EXERCISE DIRECTIONS:
At the line containing "by your academic", begin an exact copy of the lines below and continue through the final one, with no pictures.
*** Opening of MATERIAL PROVIDED ***
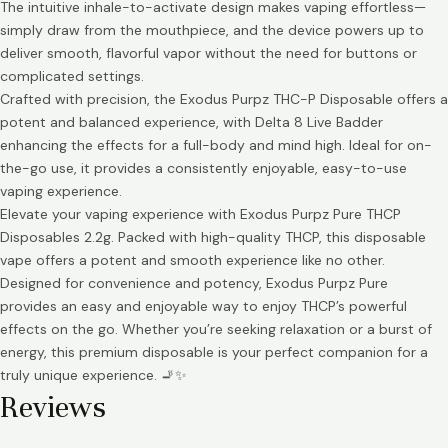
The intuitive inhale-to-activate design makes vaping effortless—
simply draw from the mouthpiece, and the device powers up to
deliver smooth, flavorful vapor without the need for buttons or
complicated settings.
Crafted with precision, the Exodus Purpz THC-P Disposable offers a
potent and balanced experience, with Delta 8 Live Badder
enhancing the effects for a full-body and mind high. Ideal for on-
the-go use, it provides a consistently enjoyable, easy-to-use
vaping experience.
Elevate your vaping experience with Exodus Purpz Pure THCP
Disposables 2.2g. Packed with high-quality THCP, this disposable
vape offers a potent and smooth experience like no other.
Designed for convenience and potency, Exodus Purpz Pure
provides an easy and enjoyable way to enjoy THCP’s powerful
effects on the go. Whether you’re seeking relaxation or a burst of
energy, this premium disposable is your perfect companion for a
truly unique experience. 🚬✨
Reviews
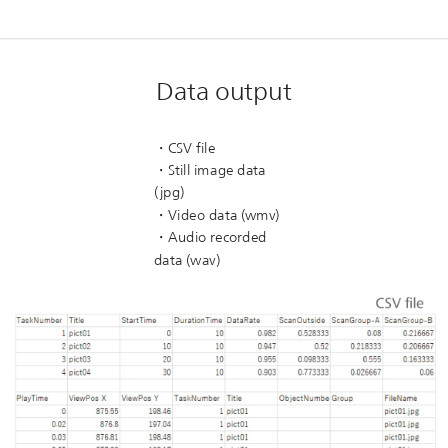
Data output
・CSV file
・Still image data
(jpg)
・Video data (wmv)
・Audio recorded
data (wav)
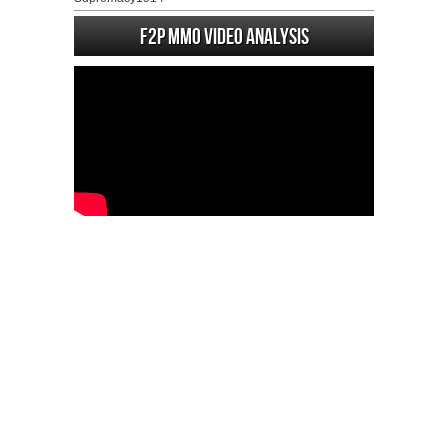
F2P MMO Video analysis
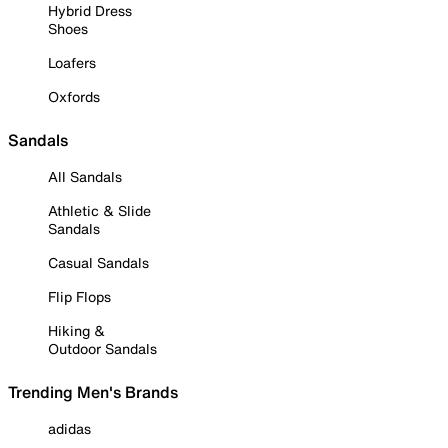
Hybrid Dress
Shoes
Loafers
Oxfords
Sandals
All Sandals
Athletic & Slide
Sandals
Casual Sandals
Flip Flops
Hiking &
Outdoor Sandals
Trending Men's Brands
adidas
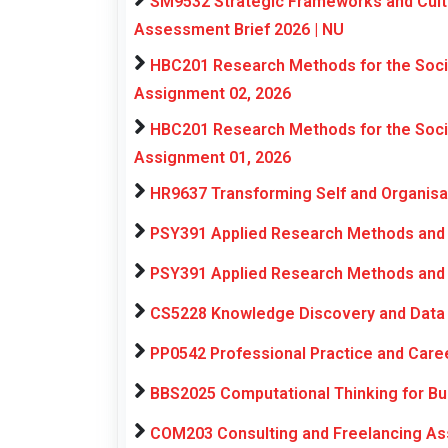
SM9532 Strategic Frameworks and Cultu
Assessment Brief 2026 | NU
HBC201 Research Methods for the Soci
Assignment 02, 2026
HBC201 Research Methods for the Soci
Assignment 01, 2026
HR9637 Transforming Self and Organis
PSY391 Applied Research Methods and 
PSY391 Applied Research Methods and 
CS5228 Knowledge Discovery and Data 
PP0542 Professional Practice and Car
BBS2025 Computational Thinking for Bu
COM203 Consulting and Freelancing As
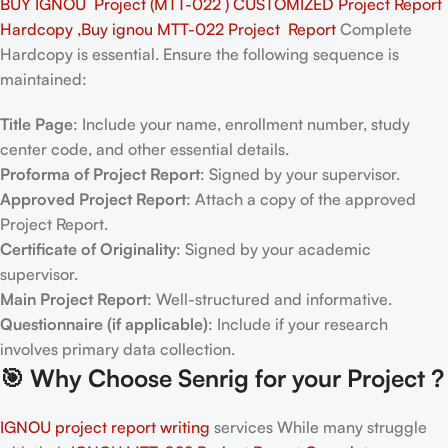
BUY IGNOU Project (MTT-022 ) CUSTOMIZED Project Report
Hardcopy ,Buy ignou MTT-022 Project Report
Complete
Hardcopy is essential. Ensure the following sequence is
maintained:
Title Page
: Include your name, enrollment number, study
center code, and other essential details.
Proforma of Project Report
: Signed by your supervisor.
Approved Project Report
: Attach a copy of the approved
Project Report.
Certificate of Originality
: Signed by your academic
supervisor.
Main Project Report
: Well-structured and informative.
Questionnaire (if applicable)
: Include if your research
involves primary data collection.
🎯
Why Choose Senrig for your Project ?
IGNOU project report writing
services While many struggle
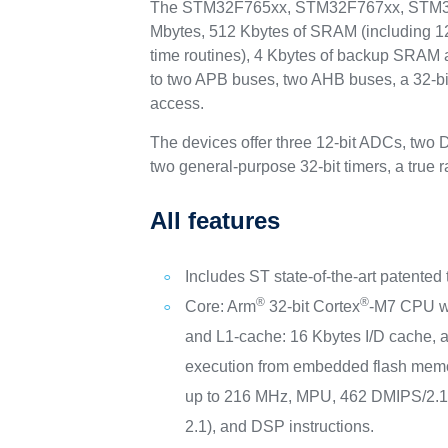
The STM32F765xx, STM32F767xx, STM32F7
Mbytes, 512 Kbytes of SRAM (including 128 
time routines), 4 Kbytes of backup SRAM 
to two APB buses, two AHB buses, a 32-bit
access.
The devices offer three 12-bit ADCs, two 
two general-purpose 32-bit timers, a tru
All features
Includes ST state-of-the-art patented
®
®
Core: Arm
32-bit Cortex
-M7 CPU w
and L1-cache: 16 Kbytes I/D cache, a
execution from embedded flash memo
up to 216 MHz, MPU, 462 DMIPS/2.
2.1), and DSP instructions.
*** Close of MATERIAL PROVIDED ***
THE COMPLETED TASK:
: Signed by your academic
supervisor.
Main Project Report
: Well-structured and informative.
Questionnaire (if applicable)
: Include if your research
involves primary data collection.
🎯
Why Choose Senrig for your Project ?
IGNOU project report writing
services While many struggle
The STM32F765xx, STM32F767xx, STM32F7
Mbytes, 512 Kbytes of SRAM (including 128 
time routines), 4 Kbytes of backup SRAM 
to two APB buses, two AHB buses, a 32-bit
access.
The devices offer three 12-bit ADCs, two 
two general-purpose 32-bit timers, a tru
All features
Includes ST state-of-the-art patented
®
®
Core: Arm
32-bit Cortex
-M7 CPU w
and L1-cache: 16 Kbytes I/D cache, a
execution from embedded flash memo
up to 216 MHz, MPU, 462 DMIPS/2.
2.1), and DSP instructions.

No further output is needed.